Ja, in Frankreich ist gestern das erste Küken in einem Nistkasten geschlüpft! Dann werden wir auch hier bald etwas Weißes unter PALATINA entdecken …

Vor dem Schlupf durchbricht der Schnabel des Kükens die Membran zur Luftkammer  und das Küken kann dann erstmals atmen! Ein wichtiger Zeitpunkt! Wird er verpasst, stirbt das Küken im Ei. (Wie wird so etwas gesteuert? Es gibt so Vieles, was wir Laien nicht wissen.) Wenn dann der kleine Sauerstoffvorrat dort zu Ende geht, bewegt das Küken die Nacken- und Beinmuskeln. So durchlöchert der “Eizahn” auf dem Oberschnabel des Kükens die Eischale von innen. Das ist selbstverständlich kein Zahn in unserem Sinn, sondern eine  winzige Spitze, die sich rasch beim Wachstum des Schnäbelchen zurück bildet. (Achten wir in den nachfolgenden Tagen darauf!) Nach einigen Atemzügen frischer Heidelberger Luft – in diesem Jahr besonders sauber! – und einer Erholungsphase, die einige Stunden dauern kann, stemmt das Küken erneut mit seinen Nacken- und Beinmuskeln gegen die nun bereits geöffnete Eischale. Der Pick öffnet sich so zu einem Riss und das spitze Eischalenende wird durch ein Aufbäumen weggedrückt! Ohne Eischale liegt nun das Küken im Sand! Wahrscheinlich  erkennen wir in den nächsten Tagen an einem braun-weißen Eischalenrest, der neben PALATINA sichtbar ist, dass ein erstes Küken geschlüpft ist.
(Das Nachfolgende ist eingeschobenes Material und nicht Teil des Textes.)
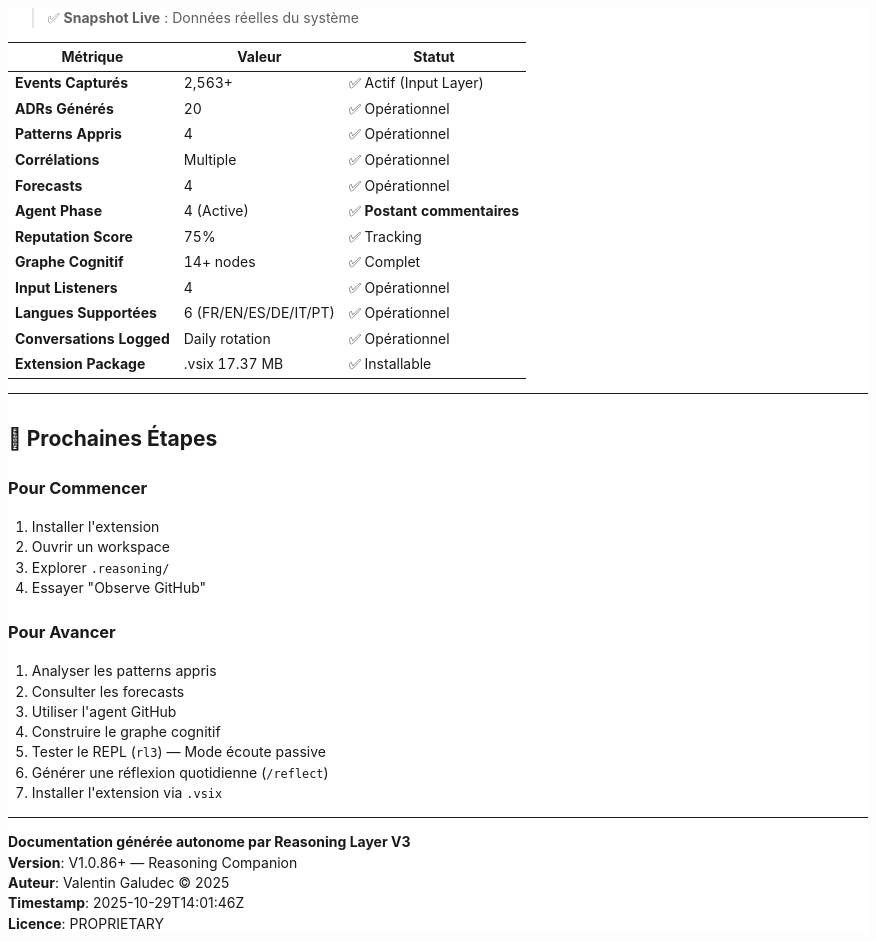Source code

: > ✅ **Snapshot Live** : Données réelles du système

| Métrique | Valeur | Statut |
|----------|--------|--------|
| **Events Capturés** | 2,563+ | ✅ Actif (Input Layer) |
| **ADRs Générés** | 20 | ✅ Opérationnel |
| **Patterns Appris** | 4 | ✅ Opérationnel |
| **Corrélations** | Multiple | ✅ Opérationnel |
| **Forecasts** | 4 | ✅ Opérationnel |
| **Agent Phase** | 4 (Active) | ✅ **Postant commentaires** |
| **Reputation Score** | 75% | ✅ Tracking |
| **Graphe Cognitif** | 14+ nodes | ✅ Complet |
| **Input Listeners** | 4 | ✅ Opérationnel |
| **Langues Supportées** | 6 (FR/EN/ES/DE/IT/PT) | ✅ Opérationnel |
| **Conversations Logged** | Daily rotation | ✅ Opérationnel |
| **Extension Package** | .vsix 17.37 MB | ✅ Installable |

---

## 🚀 Prochaines Étapes

### Pour Commencer
1. Installer l'extension
2. Ouvrir un workspace
3. Explorer `.reasoning/`
4. Essayer "Observe GitHub"

### Pour Avancer
1. Analyser les patterns appris
2. Consulter les forecasts
3. Utiliser l'agent GitHub
4. Construire le graphe cognitif
5. Tester le REPL (`rl3`) — Mode écoute passive
6. Générer une réflexion quotidienne (`/reflect`)
7. Installer l'extension via `.vsix`

---

**Documentation générée autonome par Reasoning Layer V3**  
**Version**: V1.0.86+ — Reasoning Companion  
**Auteur**: Valentin Galudec © 2025  
**Timestamp**: 2025-10-29T14:01:46Z  
**Licence**: PROPRIETARY
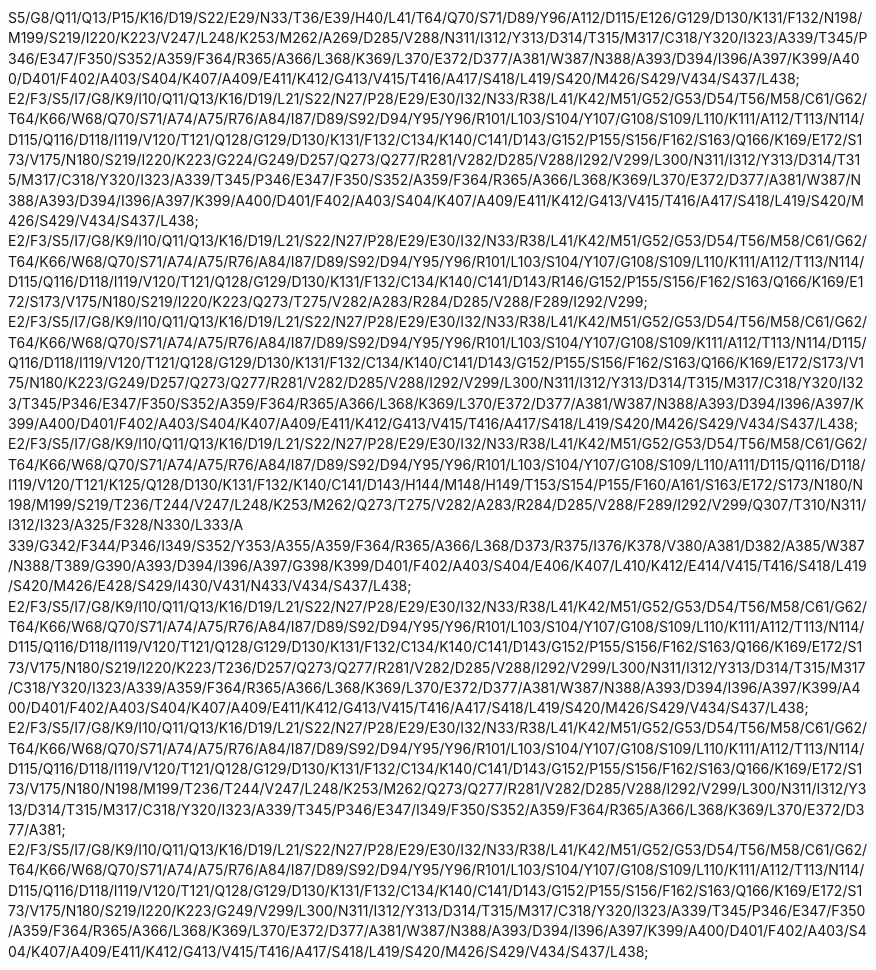 S5\/G8\/Q11\/Q13\/P15\/K16\/D19\/S22\/E29\/N33\/T36\/E39\/H40\/L41\/T64\/Q70\/S71\/D89\/Y96\/A112\/D115\/E126\/G129\/D130\/K131\/F132\/N198\/M199\/S219\/I220\/K223\/V247\/L248\/K253\/M262\/A269\/D285\/V288\/N311\/I312\/Y313\/D314\/T315\/M317\/C318\/Y320\/I323\/A339\/T345\/P346\/E347\/F350\/S352\/A359\/F364\/R365\/A366\/L368\/K369\/L370\/E372\/D377\/A381\/W387\/N388\/A393\/D394\/I396\/A397\/K399\/A400\/D401\/F402\/A403\/S404\/K407\/A409\/E411\/K412\/G413\/V415\/T416\/A417\/S418\/L419\/S420\/M426\/S429\/V434\/S437\/L438; E2\/F3\/S5\/I7\/G8\/K9\/I10\/Q11\/Q13\/K16\/D19\/L21\/S22\/N27\/P28\/E29\/E30\/I32\/N33\/R38\/L41\/K42\/M51\/G52\/G53\/D54\/T56\/M58\/C61\/G62\/T64\/K66\/W68\/Q70\/S71\/A74\/A75\/R76\/A84\/I87\/D89\/S92\/D94\/Y95\/Y96\/R101\/L103\/S104\/Y107\/G108\/S109\/L110\/K111\/A112\/T113\/N114\/D115\/Q116\/D118\/I119\/V120\/T121\/Q128\/G129\/D130\/K131\/F132\/C134\/K140\/C141\/D143\/G152\/P155\/S156\/F162\/S163\/Q166\/K169\/E172\/S173\/V175\/N180\/S219\/I220\/K223\/G224\/G249\/D257\/Q273\/Q277\/R281\/V282\/D285\/V288\/I292\/V299\/L300\/N311\/I312\/Y313\/D314\/T315\/M317\/C318\/Y320\/I323\/A339\/T345\/P346\/E347\/F350\/S352\/A359\/F364\/R365\/A366\/L368\/K369\/L370\/E372\/D377\/A381\/W387\/N388\/A393\/D394\/I396\/A397\/K399\/A400\/D401\/F402\/A403\/S404\/K407\/A409\/E411\/K412\/G413\/V415\/T416\/A417\/S418\/L419\/S420\/M426\/S429\/V434\/S437\/L438; E2\/F3\/S5\/I7\/G8\/K9\/I10\/Q11\/Q13\/K16\/D19\/L21\/S22\/N27\/P28\/E29\/E30\/I32\/N33\/R38\/L41\/K42\/M51\/G52\/G53\/D54\/T56\/M58\/C61\/G62\/T64\/K66\/W68\/Q70\/S71\/A74\/A75\/R76\/A84\/I87\/D89\/S92\/D94\/Y95\/Y96\/R101\/L103\/S104\/Y107\/G108\/S109\/L110\/K111\/A112\/T113\/N114\/D115\/Q116\/D118\/I119\/V120\/T121\/Q128\/G129\/D130\/K131\/F132\/C134\/K140\/C141\/D143\/R146\/G152\/P155\/S156\/F162\/S163\/Q166\/K169\/E172\/S173\/V175\/N180\/S219\/I220\/K223\/Q273\/T275\/V282\/A283\/R284\/D285\/V288\/F289\/I292\/V299; E2\/F3\/S5\/I7\/G8\/K9\/I10\/Q11\/Q13\/K16\/D19\/L21\/S22\/N27\/P28\/E29\/E30\/I32\/N33\/R38\/L41\/K42\/M51\/G52\/G53\/D54\/T56\/M58\/C61\/G62\/T64\/K66\/W68\/Q70\/S71\/A74\/A75\/R76\/A84\/I87\/D89\/S92\/D94\/Y95\/Y96\/R101\/L103\/S104\/Y107\/G108\/S109\/K111\/A112\/T113\/N114\/D115\/Q116\/D118\/I119\/V120\/T121\/Q128\/G129\/D130\/K131\/F132\/C134\/K140\/C141\/D143\/G152\/P155\/S156\/F162\/S163\/Q166\/K169\/E172\/S173\/V175\/N180\/K223\/G249\/D257\/Q273\/Q277\/R281\/V282\/D285\/V288\/I292\/V299\/L300\/N311\/I312\/Y313\/D314\/T315\/M317\/C318\/Y320\/I323\/T345\/P346\/E347\/F350\/S352\/A359\/F364\/R365\/A366\/L368\/K369\/L370\/E372\/D377\/A381\/W387\/N388\/A393\/D394\/I396\/A397\/K399\/A400\/D401\/F402\/A403\/S404\/K407\/A409\/E411\/K412\/G413\/V415\/T416\/A417\/S418\/L419\/S420\/M426\/S429\/V434\/S437\/L438; E2\/F3\/S5\/I7\/G8\/K9\/I10\/Q11\/Q13\/K16\/D19\/L21\/S22\/N27\/P28\/E29\/E30\/I32\/N33\/R38\/L41\/K42\/M51\/G52\/G53\/D54\/T56\/M58\/C61\/G62\/T64\/K66\/W68\/Q70\/S71\/A74\/A75\/R76\/A84\/I87\/D89\/S92\/D94\/Y95\/Y96\/R101\/L103\/S104\/Y107\/G108\/S109\/L110\/A111\/D115\/Q116\/D118\/I119\/V120\/T121\/K125\/Q128\/D130\/K131\/F132\/K140\/C141\/D143\/H144\/M148\/H149\/T153\/S154\/P155\/F160\/A161\/S163\/E172\/S173\/N180\/N198\/M199\/S219\/T236\/T244\/V247\/L248\/K253\/M262\/Q273\/T275\/V282\/A283\/R284\/D285\/V288\/F289\/I292\/V299\/Q307\/T310\/N311\/I312\/I323\/A325\/F328\/N330\/L333\/A 339\/G342\/F344\/P346\/I349\/S352\/Y353\/A355\/A359\/F364\/R365\/A366\/L368\/D373\/R375\/I376\/K378\/V380\/A381\/D382\/A385\/W387\/N388\/T389\/G390\/A393\/D394\/I396\/A397\/G398\/K399\/D401\/F402\/A403\/S404\/E406\/K407\/L410\/K412\/E414\/V415\/T416\/S418\/L419\/S420\/M426\/E428\/S429\/I430\/V431\/N433\/V434\/S437\/L438; E2\/F3\/S5\/I7\/G8\/K9\/I10\/Q11\/Q13\/K16\/D19\/L21\/S22\/N27\/P28\/E29\/E30\/I32\/N33\/R38\/L41\/K42\/M51\/G52\/G53\/D54\/T56\/M58\/C61\/G62\/T64\/K66\/W68\/Q70\/S71\/A74\/A75\/R76\/A84\/I87\/D89\/S92\/D94\/Y95\/Y96\/R101\/L103\/S104\/Y107\/G108\/S109\/L110\/K111\/A112\/T113\/N114\/D115\/Q116\/D118\/I119\/V120\/T121\/Q128\/G129\/D130\/K131\/F132\/C134\/K140\/C141\/D143\/G152\/P155\/S156\/F162\/S163\/Q166\/K169\/E172\/S173\/V175\/N180\/S219\/I220\/K223\/T236\/D257\/Q273\/Q277\/R281\/V282\/D285\/V288\/I292\/V299\/L300\/N311\/I312\/Y313\/D314\/T315\/M317\/C318\/Y320\/I323\/A339\/A359\/F364\/R365\/A366\/L368\/K369\/L370\/E372\/D377\/A381\/W387\/N388\/A393\/D394\/I396\/A397\/K399\/A400\/D401\/F402\/A403\/S404\/K407\/A409\/E411\/K412\/G413\/V415\/T416\/A417\/S418\/L419\/S420\/M426\/S429\/V434\/S437\/L438; E2\/F3\/S5\/I7\/G8\/K9\/I10\/Q11\/Q13\/K16\/D19\/L21\/S22\/N27\/P28\/E29\/E30\/I32\/N33\/R38\/L41\/K42\/M51\/G52\/G53\/D54\/T56\/M58\/C61\/G62\/T64\/K66\/W68\/Q70\/S71\/A74\/A75\/R76\/A84\/I87\/D89\/S92\/D94\/Y95\/Y96\/R101\/L103\/S104\/Y107\/G108\/S109\/L110\/K111\/A112\/T113\/N114\/D115\/Q116\/D118\/I119\/V120\/T121\/Q128\/G129\/D130\/K131\/F132\/C134\/K140\/C141\/D143\/G152\/P155\/S156\/F162\/S163\/Q166\/K169\/E172\/S173\/V175\/N180\/N198\/M199\/T236\/T244\/V247\/L248\/K253\/M262\/Q273\/Q277\/R281\/V282\/D285\/V288\/I292\/V299\/L300\/N311\/I312\/Y313\/D314\/T315\/M317\/C318\/Y320\/I323\/A339\/T345\/P346\/E347\/I349\/F350\/S352\/A359\/F364\/R365\/A366\/L368\/K369\/L370\/E372\/D377\/A381; E2\/F3\/S5\/I7\/G8\/K9\/I10\/Q11\/Q13\/K16\/D19\/L21\/S22\/N27\/P28\/E29\/E30\/I32\/N33\/R38\/L41\/K42\/M51\/G52\/G53\/D54\/T56\/M58\/C61\/G62\/T64\/K66\/W68\/Q70\/S71\/A74\/A75\/R76\/A84\/I87\/D89\/S92\/D94\/Y95\/Y96\/R101\/L103\/S104\/Y107\/G108\/S109\/L110\/K111\/A112\/T113\/N114\/D115\/Q116\/D118\/I119\/V120\/T121\/Q128\/G129\/D130\/K131\/F132\/C134\/K140\/C141\/D143\/G152\/P155\/S156\/F162\/S163\/Q166\/K169\/E172\/S173\/V175\/N180\/S219\/I220\/K223\/G249\/V299\/L300\/N311\/I312\/Y313\/D314\/T315\/M317\/C318\/Y320\/I323\/A339\/T345\/P346\/E347\/F350\/A359\/F364\/R365\/A366\/L368\/K369\/L370\/E372\/D377\/A381\/W387\/N388\/A393\/D394\/I396\/A397\/K399\/A400\/D401\/F402\/A403\/S404\/K407\/A409\/E411\/K412\/G413\/V415\/T416\/A417\/S418\/L419\/S420\/M426\/S429\/V434\/S437\/L438;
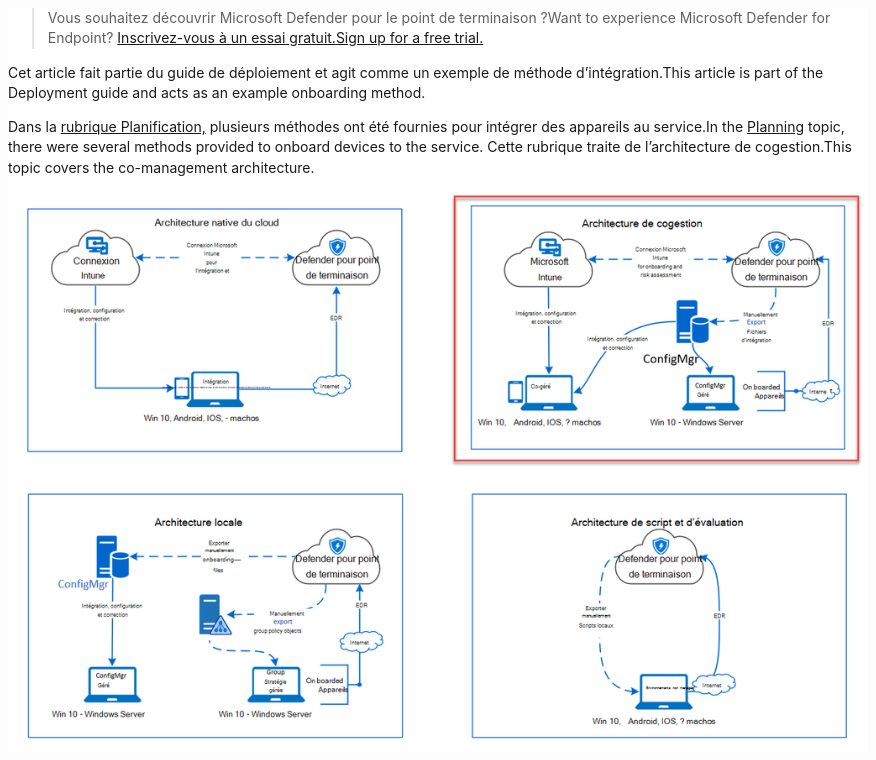 > <span data-ttu-id="58e5a-108">Vous souhaitez découvrir Microsoft Defender pour le point de terminaison ?</span><span class="sxs-lookup"><span data-stu-id="58e5a-108">Want to experience Microsoft Defender for Endpoint?</span></span> [<span data-ttu-id="58e5a-109">Inscrivez-vous à un essai gratuit.</span><span class="sxs-lookup"><span data-stu-id="58e5a-109">Sign up for a free trial.</span></span>](https://www.microsoft.com/microsoft-365/windows/microsoft-defender-atp?ocid=docs-wdatp-exposedapis-abovefoldlink)


<span data-ttu-id="58e5a-110">Cet article fait partie du guide de déploiement et agit comme un exemple de méthode d’intégration.</span><span class="sxs-lookup"><span data-stu-id="58e5a-110">This article is part of the Deployment guide and acts as an example onboarding method.</span></span> 

<span data-ttu-id="58e5a-111">Dans la [rubrique Planification,](deployment-strategy.md) plusieurs méthodes ont été fournies pour intégrer des appareils au service.</span><span class="sxs-lookup"><span data-stu-id="58e5a-111">In the [Planning](deployment-strategy.md) topic, there were several methods provided to onboard devices to the service.</span></span> <span data-ttu-id="58e5a-112">Cette rubrique traite de l’architecture de cogestion.</span><span class="sxs-lookup"><span data-stu-id="58e5a-112">This topic covers the co-management architecture.</span></span> 

<span data-ttu-id="58e5a-113">![Image de l’architecture native du cloud ](images/co-management-architecture.png)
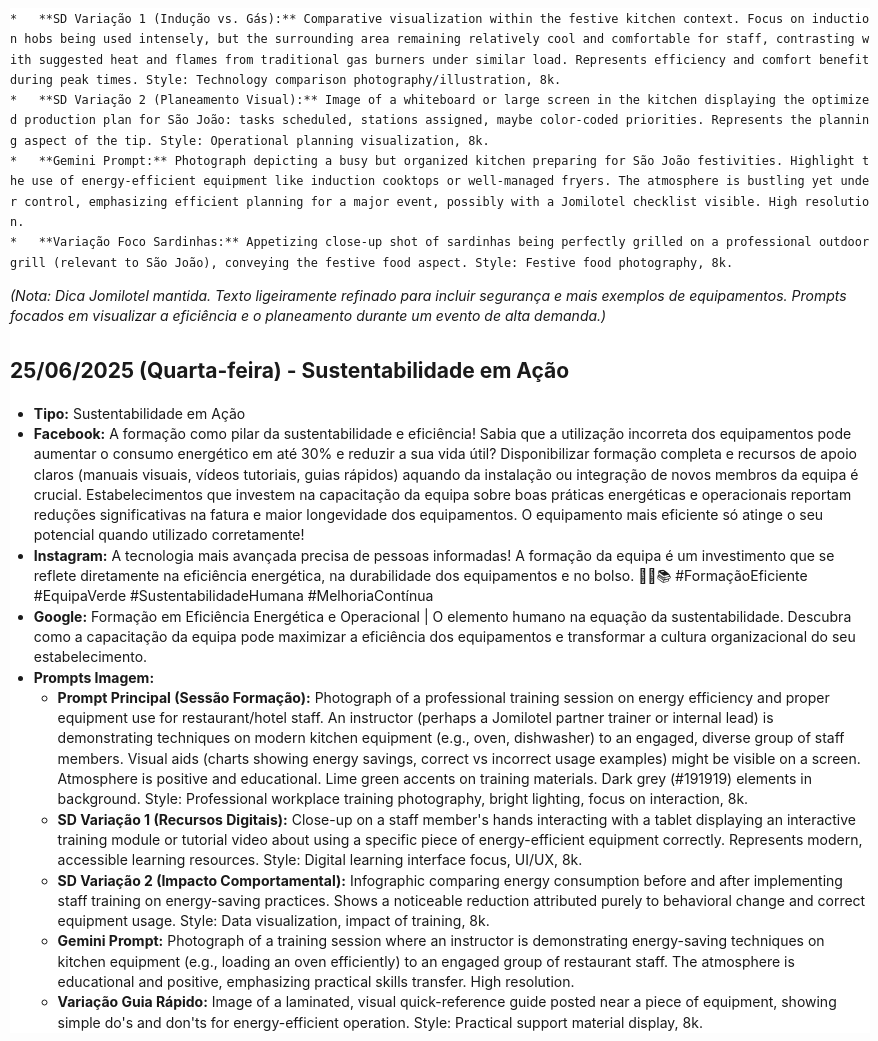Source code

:     *   **SD Variação 1 (Indução vs. Gás):** Comparative visualization within the festive kitchen context. Focus on induction hobs being used intensely, but the surrounding area remaining relatively cool and comfortable for staff, contrasting with suggested heat and flames from traditional gas burners under similar load. Represents efficiency and comfort benefit during peak times. Style: Technology comparison photography/illustration, 8k.
    *   **SD Variação 2 (Planeamento Visual):** Image of a whiteboard or large screen in the kitchen displaying the optimized production plan for São João: tasks scheduled, stations assigned, maybe color-coded priorities. Represents the planning aspect of the tip. Style: Operational planning visualization, 8k.
    *   **Gemini Prompt:** Photograph depicting a busy but organized kitchen preparing for São João festivities. Highlight the use of energy-efficient equipment like induction cooktops or well-managed fryers. The atmosphere is bustling yet under control, emphasizing efficient planning for a major event, possibly with a Jomilotel checklist visible. High resolution.
    *   **Variação Foco Sardinhas:** Appetizing close-up shot of sardinhas being perfectly grilled on a professional outdoor grill (relevant to São João), conveying the festive food aspect. Style: Festive food photography, 8k.

*(Nota: Dica Jomilotel mantida. Texto ligeiramente refinado para incluir segurança e mais exemplos de equipamentos. Prompts focados em visualizar a eficiência e o planeamento durante um evento de alta demanda.)*

## 25/06/2025 (Quarta-feira) - Sustentabilidade em Ação

*   **Tipo:** Sustentabilidade em Ação
*   **Facebook:** A formação como pilar da sustentabilidade e eficiência! Sabia que a utilização incorreta dos equipamentos pode aumentar o consumo energético em até 30% e reduzir a sua vida útil? Disponibilizar formação completa e recursos de apoio claros (manuais visuais, vídeos tutoriais, guias rápidos) aquando da instalação ou integração de novos membros da equipa é crucial. Estabelecimentos que investem na capacitação da equipa sobre boas práticas energéticas e operacionais reportam reduções significativas na fatura e maior longevidade dos equipamentos. O equipamento mais eficiente só atinge o seu potencial quando utilizado corretamente!
*   **Instagram:** A tecnologia mais avançada precisa de pessoas informadas! A formação da equipa é um investimento que se reflete diretamente na eficiência energética, na durabilidade dos equipamentos e no bolso. 👥💚📚 #FormaçãoEficiente #EquipaVerde #SustentabilidadeHumana #MelhoriaContínua
*   **Google:** Formação em Eficiência Energética e Operacional | O elemento humano na equação da sustentabilidade. Descubra como a capacitação da equipa pode maximizar a eficiência dos equipamentos e transformar a cultura organizacional do seu estabelecimento.
*   **Prompts Imagem:**
    *   **Prompt Principal (Sessão Formação):** Photograph of a professional training session on energy efficiency and proper equipment use for restaurant/hotel staff. An instructor (perhaps a Jomilotel partner trainer or internal lead) is demonstrating techniques on modern kitchen equipment (e.g., oven, dishwasher) to an engaged, diverse group of staff members. Visual aids (charts showing energy savings, correct vs incorrect usage examples) might be visible on a screen. Atmosphere is positive and educational. Lime green accents on training materials. Dark grey (#191919) elements in background. Style: Professional workplace training photography, bright lighting, focus on interaction, 8k.
    *   **SD Variação 1 (Recursos Digitais):** Close-up on a staff member's hands interacting with a tablet displaying an interactive training module or tutorial video about using a specific piece of energy-efficient equipment correctly. Represents modern, accessible learning resources. Style: Digital learning interface focus, UI/UX, 8k.
    *   **SD Variação 2 (Impacto Comportamental):** Infographic comparing energy consumption before and after implementing staff training on energy-saving practices. Shows a noticeable reduction attributed purely to behavioral change and correct equipment usage. Style: Data visualization, impact of training, 8k.
    *   **Gemini Prompt:** Photograph of a training session where an instructor is demonstrating energy-saving techniques on kitchen equipment (e.g., loading an oven efficiently) to an engaged group of restaurant staff. The atmosphere is educational and positive, emphasizing practical skills transfer. High resolution.
    *   **Variação Guia Rápido:** Image of a laminated, visual quick-reference guide posted near a piece of equipment, showing simple do's and don'ts for energy-efficient operation. Style: Practical support material display, 8k.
PALATINA unterstützt keineswegs diese “Flucht aus dem Ei”, beantwortet jedoch das leise Piepsen mit aufmunternden “Ack-Zick”-Lauten. Das feuchte, rosige und völlig erschöpft liegende Etwas wird unter der wärmenden Mutter sehr schnell getrocknet und sieht bereits nach wenigen Minuten als schneeweißes wolliges Kleinkind – na, ja! – irgendwie “süß” aus, das “Kindchenschema” der Verhaltensforscher I. Eibl-Eibesfeld & K.Lorenz lässt grüßen!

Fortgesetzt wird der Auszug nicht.